On Thu, Apr 16, 2020 at 05:45:31PM -0700, Justin Gottula wrote:
> On Thu, Apr 16, 2020 at 2:47 PM Minchan Kim <minchan@kernel.org> wrote:
> > I couldn't remember why I wanted to do continue even though we knew
> > the write was failure from the beginning.
> >
> > Couldn't we just bail out whenever we encounter the error?
> > Sergey, Justin, what do you think?
> >
> > IMO, it would be more consistent with other error handling.
> 
> As far as being consistent with the rest of the error handling in the
> loop, I think there's a reasonable distinction that can be drawn between
> some of the error cases and others. With some, breaking out immediately is
> obviously the correct action; but with others, it's not as clear-cut.
> 
> For the zram->wb_limit_enable && !zram->bd_wb_limit case, breaking out of
> the loop and immediately returning makes complete sense: once we've hit
> the writeback limit, there's nothing that could happen in future loop
> iterations that could cause us to somehow _not_ be at the limit anymore.
> So there's no reason to continue the loop.
> 
> Similarly, for the alloc_block_bdev(zram) failure case, breaking out of
> the loop and immediately returning also makes complete sense: if we've
> already run out of blocks on the backing device, then continuing to loop
> isn't going to result in is somehow ending up with more backing device
> blocks available. So there's no reason to continue the loop in that case
> either.
> 
> With the zram_bvec_read and submit_bio_wait failure cases, though, it's
> not nearly as clear that a failure on the current slot _automatically_
> guarantees that all future slots would also have errors. For example, in
> the zram_bvec_read failure case, it's entirely possible that the
> decompression code in the currently-used compression backend might have
> had a problem with the current buffer; but that doesn't necessarily seem
> like a clear-cut indication that the same decompression error would
> definitely happen on later iterations of the loop: in fact, many of the
> later slots could very well be ZRAM_HUGE or ZRAM_SAME, and so they would
> avoid that type of error entirely. And in the submit_bio_wait failure
> case, it's also conceivable that the backing device may have had some sort
> of write error with the current block and data buffer, but that the same
> error might not happen again on future iterations of the loop when writing
> a different buffer to potentially an entirely different block. (Especially
> if the backing device happens to be using some kind of complicated driver,
> like one of the weirder LVM/device-mapper backends or a network block
> device.)
> 
> So, at least when it comes to "are these particular failure cases the kind
> where it would certainly make no sense to continue with future loop
> iterations because we would definitely have the same failures then too",
> there's a reasonable argument that the zram_bvec_read and submit_bio_wait
> error cases don't necessarily fit that logic and so potentially shouldn't
> immediately break and return.
> 
> A couple of other considerations came to mind while thinking about this:
> 
> 1. From the standpoint of the user, what should they reasonably be
> expecting to happen when writing "huge"/"idle" to the writeback file? A
> best-effort attempt at doing all possible block writebacks (of the
> requested type) that can possibly be successfully accomplished? Or,
> writeback of only as many blocks as can be done until a (possibly
> transient or not-applicable-to-all-blocks) error pops up, and then
> stopping at that point? I tend to think that the former makes a bit more
> sense, but I don't know for sure if it's the definite Right Answer.

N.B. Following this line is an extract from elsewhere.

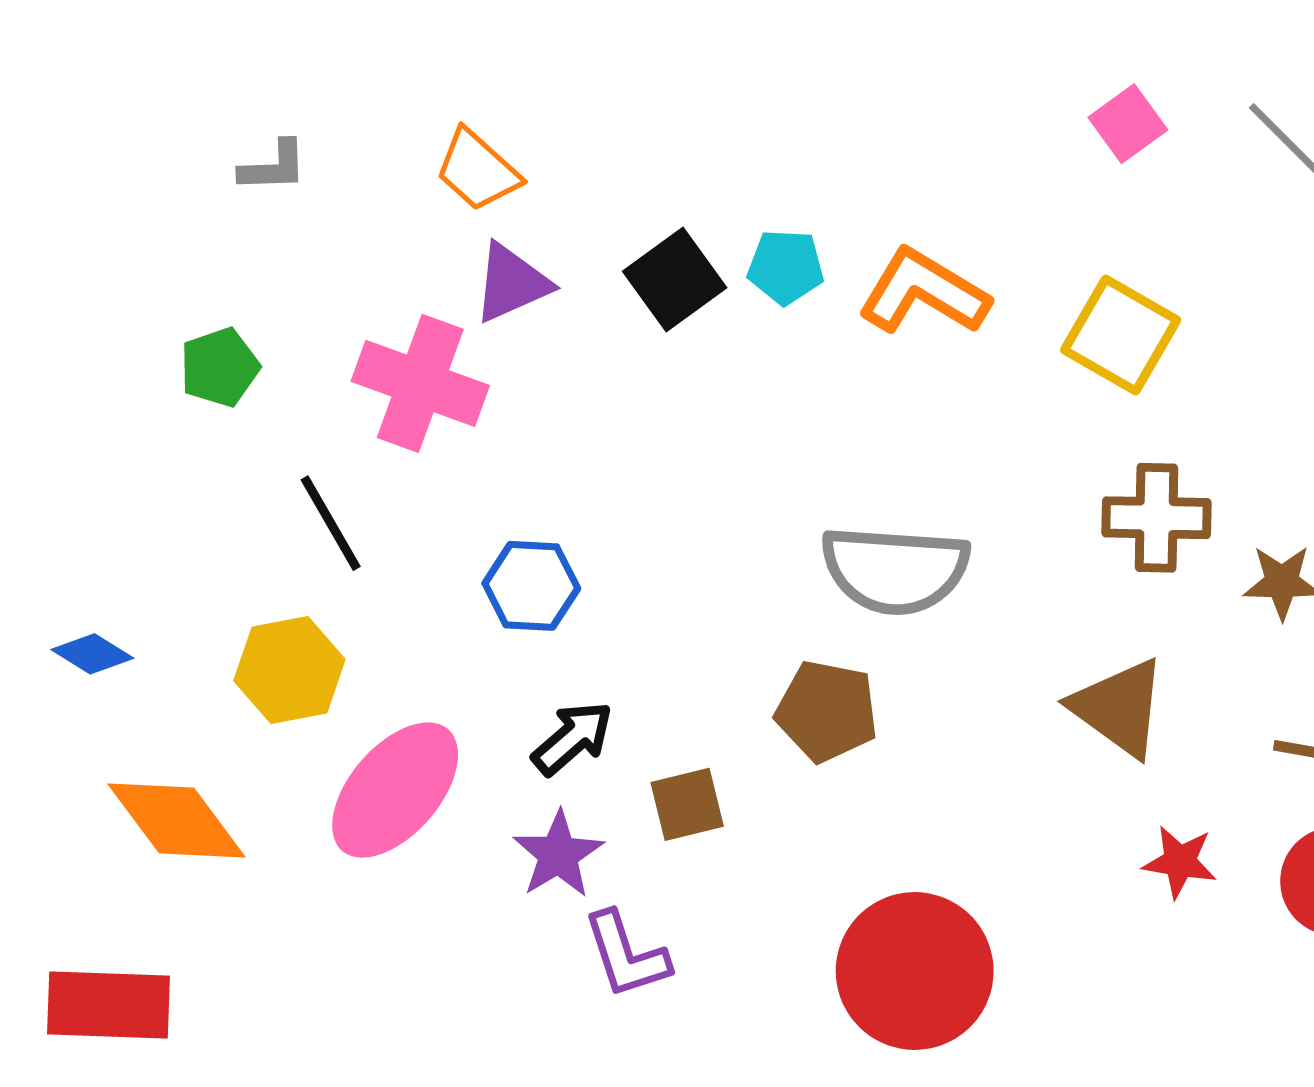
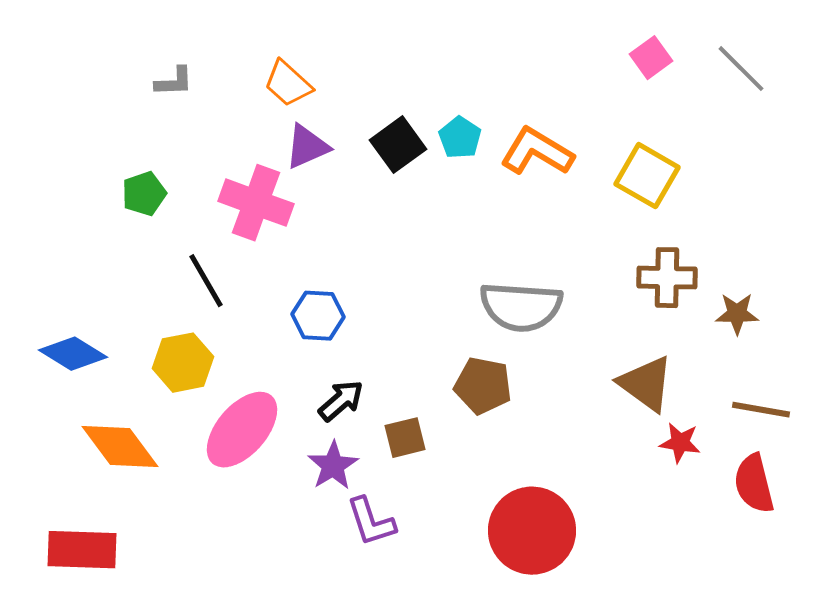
cyan pentagon: (786, 267) -> (460, 138), turned 30
blue diamond: (92, 654) -> (73, 354), size x1.5
red star: (1180, 862) -> (680, 443), moved

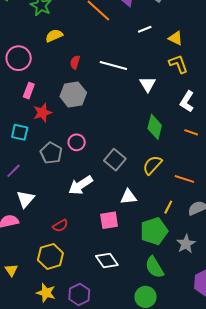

I agree it should be best effort.

> 
> 2. There is a bit of a predicament with the keep-going-even-if-an-error-
> happened approach. There could be multiple submit_bio_wait failures (e.g.
> due to a few blocks that couldn't be written-back due to transient write
> errors on the backing device), each with their own error return value; but
> we can only return one error code from writeback_store. So how do we even
> communicate a multiple-errors-happened situation to the user properly? My
> patch, as originally written, would give the user an errno corresponding
> to the last submit_bio_wait failure to happen; but of course that leaves
> out any other error codes that may have also come up on prior write
> attempts that failed (and those failures could have been for different
> reasons). And then also, it's entirely possible that submit_bio_wait may
> return -EIO or -ENOSPC or -ENOMEM, which would be ambiguous with the other
> meanings of those error codes from the writeback_store function itself
> (-EIO for WB limit, -ENOSPC for no free blocks on backing device, -ENOMEM
> if couldn't allocate the temporary page).

Indeed.

What I wanted by my suggestion was that user could find the error
as soon as something popped up so they could judge what they could
as well as consistency of code structuring. But based on your comment,
they couldn't since several errors are overloaded here. In that case,
it makes my trial void. Another thought is if we could change writeback
work asynchronously(and sync right before returning to the user), it also
will make my trial void. So, yes, your suggestion is much sane.

Could you resend it with dealing with zram_bvec_read failure?
And change footer with following
Fixes: 3b82a051c101 ("zram: fix error return codes not being returned in writeback_store")
Cc: stable@vger.kernel.org